As part of the work for phase 1 of the SIRTFI implementation plan (https://wiki.refeds.org/display/GROUPS/SIRTFI), SIRTFI is proposing a security contact metadata extension, with the intent that it would be adopted by REFEDS member federations in order to allow handling of security incidents between federation partners.

InCommon has been using a similar metadata schema extension outlined below for several years and it has proven useful for IdP and SP operators. A recent presentation by Jim Basney at the WISE workshop gives more detail.
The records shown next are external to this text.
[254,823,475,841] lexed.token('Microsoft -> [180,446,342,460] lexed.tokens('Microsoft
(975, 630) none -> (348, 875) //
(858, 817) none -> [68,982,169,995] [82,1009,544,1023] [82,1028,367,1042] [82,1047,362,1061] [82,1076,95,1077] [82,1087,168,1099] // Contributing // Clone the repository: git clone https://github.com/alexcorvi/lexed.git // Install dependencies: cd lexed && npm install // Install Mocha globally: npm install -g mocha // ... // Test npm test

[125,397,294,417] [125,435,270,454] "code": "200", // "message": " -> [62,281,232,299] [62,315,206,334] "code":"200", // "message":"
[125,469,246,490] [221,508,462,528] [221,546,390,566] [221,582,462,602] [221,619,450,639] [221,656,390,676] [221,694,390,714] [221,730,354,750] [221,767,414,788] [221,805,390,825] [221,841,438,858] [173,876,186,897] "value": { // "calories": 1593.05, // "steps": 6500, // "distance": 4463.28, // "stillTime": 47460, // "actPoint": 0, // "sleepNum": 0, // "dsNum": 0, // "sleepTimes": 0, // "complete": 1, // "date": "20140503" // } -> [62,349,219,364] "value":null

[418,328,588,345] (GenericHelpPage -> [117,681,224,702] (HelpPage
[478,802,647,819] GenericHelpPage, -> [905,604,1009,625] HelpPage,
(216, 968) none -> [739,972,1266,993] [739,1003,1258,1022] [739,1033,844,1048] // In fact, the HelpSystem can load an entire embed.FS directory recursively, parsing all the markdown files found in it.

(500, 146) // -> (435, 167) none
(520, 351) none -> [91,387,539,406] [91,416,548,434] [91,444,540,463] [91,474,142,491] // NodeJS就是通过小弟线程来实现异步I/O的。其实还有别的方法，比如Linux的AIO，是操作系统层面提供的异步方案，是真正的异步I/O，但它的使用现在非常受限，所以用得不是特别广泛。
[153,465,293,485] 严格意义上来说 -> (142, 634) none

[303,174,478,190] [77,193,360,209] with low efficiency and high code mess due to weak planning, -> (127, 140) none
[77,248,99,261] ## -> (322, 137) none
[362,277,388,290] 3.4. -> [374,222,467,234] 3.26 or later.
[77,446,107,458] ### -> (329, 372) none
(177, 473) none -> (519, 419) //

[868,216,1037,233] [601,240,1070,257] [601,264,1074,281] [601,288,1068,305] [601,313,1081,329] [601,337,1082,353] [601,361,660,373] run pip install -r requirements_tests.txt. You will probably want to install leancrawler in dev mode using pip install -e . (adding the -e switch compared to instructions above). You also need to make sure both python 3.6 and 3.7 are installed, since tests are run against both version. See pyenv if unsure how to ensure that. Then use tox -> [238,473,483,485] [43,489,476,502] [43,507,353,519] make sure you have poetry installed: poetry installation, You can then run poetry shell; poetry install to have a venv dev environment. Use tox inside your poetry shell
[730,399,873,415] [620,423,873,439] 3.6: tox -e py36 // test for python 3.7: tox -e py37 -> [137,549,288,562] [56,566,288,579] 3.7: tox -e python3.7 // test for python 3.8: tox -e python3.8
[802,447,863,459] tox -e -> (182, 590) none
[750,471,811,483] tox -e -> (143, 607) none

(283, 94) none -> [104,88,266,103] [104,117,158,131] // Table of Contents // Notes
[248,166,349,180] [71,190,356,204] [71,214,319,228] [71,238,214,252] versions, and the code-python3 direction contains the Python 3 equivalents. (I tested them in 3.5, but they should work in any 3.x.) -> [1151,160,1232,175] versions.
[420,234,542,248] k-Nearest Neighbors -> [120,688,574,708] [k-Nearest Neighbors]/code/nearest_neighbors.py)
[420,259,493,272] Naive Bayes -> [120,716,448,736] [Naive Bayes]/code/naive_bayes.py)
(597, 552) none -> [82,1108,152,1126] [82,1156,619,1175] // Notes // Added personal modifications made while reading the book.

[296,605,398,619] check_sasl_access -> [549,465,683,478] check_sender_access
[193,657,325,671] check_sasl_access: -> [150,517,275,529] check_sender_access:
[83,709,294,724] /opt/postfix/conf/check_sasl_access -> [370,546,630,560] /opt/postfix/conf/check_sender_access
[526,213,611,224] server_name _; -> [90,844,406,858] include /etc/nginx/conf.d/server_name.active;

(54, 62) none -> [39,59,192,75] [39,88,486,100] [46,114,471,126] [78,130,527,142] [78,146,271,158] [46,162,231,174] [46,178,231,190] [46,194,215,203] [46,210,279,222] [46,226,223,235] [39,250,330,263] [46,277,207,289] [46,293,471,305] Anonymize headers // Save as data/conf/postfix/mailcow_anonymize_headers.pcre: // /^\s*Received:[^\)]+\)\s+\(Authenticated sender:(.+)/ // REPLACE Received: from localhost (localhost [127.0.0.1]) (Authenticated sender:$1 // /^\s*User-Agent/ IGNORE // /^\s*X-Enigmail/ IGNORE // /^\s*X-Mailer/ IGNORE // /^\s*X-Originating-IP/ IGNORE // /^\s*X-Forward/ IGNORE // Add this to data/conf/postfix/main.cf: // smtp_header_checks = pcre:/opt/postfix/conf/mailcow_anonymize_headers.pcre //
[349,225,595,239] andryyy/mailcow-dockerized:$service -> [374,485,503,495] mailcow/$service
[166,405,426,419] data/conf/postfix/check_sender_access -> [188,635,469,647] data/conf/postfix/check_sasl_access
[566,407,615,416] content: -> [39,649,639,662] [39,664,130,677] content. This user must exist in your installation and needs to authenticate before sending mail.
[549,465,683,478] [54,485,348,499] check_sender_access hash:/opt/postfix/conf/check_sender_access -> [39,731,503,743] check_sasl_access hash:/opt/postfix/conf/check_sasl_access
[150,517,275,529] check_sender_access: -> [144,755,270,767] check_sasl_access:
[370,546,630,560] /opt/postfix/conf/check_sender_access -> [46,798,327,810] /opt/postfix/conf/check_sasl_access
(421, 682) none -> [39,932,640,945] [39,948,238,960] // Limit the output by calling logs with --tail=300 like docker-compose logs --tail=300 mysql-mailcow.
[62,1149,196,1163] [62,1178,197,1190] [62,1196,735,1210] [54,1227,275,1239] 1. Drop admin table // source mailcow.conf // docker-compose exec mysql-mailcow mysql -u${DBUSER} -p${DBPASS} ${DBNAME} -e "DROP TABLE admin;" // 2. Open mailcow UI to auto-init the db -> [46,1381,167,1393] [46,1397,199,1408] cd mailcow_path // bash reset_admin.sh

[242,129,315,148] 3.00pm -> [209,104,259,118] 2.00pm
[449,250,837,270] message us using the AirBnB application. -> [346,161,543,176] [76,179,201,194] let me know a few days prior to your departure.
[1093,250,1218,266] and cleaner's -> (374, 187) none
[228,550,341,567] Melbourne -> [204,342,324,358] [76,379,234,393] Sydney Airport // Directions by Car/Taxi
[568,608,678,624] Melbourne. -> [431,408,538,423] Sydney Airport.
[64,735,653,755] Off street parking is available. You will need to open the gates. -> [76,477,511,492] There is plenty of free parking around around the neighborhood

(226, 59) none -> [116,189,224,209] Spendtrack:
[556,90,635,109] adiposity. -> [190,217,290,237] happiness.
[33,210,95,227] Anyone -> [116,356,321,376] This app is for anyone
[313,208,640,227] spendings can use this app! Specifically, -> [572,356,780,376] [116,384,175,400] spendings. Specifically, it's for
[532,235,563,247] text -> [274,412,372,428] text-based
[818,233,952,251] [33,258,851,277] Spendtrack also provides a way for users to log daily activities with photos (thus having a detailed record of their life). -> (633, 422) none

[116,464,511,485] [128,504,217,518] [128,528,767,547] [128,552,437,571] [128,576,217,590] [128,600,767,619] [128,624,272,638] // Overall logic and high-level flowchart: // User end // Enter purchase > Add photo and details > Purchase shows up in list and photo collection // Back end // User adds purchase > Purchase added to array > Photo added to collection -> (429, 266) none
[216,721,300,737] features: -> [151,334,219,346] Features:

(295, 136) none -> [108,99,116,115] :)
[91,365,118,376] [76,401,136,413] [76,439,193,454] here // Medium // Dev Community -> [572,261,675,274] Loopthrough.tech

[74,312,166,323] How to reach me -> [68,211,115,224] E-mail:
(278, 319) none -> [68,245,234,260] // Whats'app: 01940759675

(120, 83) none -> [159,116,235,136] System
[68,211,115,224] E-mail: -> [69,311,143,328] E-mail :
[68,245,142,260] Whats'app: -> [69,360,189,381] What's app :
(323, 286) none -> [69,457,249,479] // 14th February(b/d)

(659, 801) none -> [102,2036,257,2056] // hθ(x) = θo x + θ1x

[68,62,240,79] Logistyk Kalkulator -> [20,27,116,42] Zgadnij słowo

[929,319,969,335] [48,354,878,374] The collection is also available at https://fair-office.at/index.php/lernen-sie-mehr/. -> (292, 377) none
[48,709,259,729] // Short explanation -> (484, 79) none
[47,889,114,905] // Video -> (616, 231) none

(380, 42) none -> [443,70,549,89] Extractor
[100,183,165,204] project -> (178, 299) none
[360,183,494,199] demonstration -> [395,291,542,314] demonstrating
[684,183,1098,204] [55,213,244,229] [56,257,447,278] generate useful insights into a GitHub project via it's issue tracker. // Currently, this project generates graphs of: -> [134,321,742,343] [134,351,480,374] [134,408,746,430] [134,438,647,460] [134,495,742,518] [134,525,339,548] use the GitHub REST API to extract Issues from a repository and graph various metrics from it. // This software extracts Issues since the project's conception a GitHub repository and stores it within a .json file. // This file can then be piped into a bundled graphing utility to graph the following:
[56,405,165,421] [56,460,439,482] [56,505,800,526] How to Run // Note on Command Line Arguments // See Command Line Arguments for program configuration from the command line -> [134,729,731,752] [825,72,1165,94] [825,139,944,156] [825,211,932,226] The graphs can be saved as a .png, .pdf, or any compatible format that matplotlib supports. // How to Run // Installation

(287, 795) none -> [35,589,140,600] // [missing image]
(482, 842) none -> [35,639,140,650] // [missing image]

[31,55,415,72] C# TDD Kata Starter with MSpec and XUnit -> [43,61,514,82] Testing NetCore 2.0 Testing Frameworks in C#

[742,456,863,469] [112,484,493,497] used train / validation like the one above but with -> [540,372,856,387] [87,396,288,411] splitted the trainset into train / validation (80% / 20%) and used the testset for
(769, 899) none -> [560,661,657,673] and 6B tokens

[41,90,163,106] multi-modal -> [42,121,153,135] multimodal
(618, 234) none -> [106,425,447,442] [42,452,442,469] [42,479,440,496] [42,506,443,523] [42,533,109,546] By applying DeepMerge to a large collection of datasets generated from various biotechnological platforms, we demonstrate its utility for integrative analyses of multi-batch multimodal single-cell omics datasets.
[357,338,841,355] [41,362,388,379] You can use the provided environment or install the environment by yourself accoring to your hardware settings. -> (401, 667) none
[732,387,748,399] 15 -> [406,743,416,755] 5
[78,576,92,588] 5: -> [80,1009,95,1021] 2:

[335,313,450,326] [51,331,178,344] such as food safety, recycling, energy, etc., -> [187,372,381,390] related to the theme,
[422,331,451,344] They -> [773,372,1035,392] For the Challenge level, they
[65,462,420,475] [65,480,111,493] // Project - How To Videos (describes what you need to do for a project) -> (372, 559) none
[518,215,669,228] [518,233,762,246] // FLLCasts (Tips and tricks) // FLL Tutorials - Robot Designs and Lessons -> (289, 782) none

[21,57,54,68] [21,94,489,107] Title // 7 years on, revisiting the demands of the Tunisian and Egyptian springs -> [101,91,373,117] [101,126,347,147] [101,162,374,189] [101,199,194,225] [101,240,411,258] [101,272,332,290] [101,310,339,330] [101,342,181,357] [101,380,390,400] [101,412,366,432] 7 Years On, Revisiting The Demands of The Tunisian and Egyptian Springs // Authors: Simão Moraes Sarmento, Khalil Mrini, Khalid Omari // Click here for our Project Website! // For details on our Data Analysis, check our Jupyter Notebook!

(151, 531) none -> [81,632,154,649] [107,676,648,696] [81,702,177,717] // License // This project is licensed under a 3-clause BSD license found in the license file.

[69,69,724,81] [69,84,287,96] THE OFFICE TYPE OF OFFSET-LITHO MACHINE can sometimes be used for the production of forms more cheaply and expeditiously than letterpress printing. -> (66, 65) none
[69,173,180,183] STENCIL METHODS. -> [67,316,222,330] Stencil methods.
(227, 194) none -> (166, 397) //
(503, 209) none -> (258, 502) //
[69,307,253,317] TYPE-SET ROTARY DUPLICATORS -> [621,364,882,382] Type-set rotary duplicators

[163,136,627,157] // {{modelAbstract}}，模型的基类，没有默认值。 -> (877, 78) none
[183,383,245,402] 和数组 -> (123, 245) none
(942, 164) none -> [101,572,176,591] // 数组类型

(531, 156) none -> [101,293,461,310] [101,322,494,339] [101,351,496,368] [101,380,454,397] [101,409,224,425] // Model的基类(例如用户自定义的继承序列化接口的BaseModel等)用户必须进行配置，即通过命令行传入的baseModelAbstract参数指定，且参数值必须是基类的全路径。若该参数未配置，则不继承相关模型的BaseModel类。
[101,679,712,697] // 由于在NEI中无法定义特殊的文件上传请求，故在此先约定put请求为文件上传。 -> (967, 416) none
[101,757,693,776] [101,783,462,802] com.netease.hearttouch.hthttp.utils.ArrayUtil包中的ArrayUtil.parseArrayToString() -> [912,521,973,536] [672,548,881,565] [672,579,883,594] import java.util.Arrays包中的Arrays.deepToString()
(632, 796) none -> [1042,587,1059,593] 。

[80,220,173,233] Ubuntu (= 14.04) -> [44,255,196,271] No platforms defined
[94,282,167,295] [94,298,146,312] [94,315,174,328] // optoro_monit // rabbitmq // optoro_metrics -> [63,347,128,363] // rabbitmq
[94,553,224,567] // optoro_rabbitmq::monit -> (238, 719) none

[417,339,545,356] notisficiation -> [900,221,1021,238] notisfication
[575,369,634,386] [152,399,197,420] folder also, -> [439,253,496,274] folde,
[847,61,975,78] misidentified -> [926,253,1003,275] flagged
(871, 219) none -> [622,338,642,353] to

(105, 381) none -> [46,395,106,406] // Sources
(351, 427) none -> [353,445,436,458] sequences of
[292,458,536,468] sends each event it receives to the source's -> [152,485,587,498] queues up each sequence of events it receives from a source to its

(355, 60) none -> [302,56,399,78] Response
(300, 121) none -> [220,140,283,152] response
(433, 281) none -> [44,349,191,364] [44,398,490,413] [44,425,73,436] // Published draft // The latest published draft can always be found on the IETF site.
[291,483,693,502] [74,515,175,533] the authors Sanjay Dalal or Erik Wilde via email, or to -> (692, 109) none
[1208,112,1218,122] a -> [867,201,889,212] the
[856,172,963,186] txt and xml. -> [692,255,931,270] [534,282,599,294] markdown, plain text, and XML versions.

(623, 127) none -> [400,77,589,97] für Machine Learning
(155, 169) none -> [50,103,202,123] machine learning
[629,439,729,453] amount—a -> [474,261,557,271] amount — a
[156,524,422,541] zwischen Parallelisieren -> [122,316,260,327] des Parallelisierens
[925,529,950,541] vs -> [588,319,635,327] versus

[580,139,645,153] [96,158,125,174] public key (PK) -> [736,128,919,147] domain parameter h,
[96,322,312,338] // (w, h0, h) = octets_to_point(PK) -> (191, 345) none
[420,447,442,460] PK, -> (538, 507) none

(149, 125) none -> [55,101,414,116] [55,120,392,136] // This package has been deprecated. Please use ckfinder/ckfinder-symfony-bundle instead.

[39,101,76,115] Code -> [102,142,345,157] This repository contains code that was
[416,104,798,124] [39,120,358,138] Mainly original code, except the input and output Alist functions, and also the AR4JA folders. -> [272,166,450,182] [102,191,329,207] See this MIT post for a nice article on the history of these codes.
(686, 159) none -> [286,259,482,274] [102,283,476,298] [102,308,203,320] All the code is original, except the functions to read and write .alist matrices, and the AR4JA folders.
The implementation within InCommon metadata is defined in this XSD, maintained by Ian Young: https://github.com/ukf/ukf-meta/blob/master/xml/incommon-metadata.xsd.

The proposed Sirtfi representation, including the revised REFEDS-namespaced URL for the contactType, is below:

<EntityDescriptor ... >
... 
<ContactPerson xmlns:icmd="http://refeds.org/metadata" contactType="other" icmd:contactType="http://refeds.org/metadata/contactType/security">
    <GivenName>Security Response Team</GivenName>
    <EmailAddress>mailto:security@institution.edu</EmailAddress>
  </ContactPerson>
...
</EntityDescriptor>

Who to expect there?

•Somebody in the entity organisation security team who knows about TLP and confidentiality

•Promptly (within one business day) acknowledge receipt of the security incident report.

•As soon as circumstances allow, investigate incident reports regarding resources, services, or identities for which they are responsible.

•Respond to the incident reporter and any other impacted parties when the incident is resolved.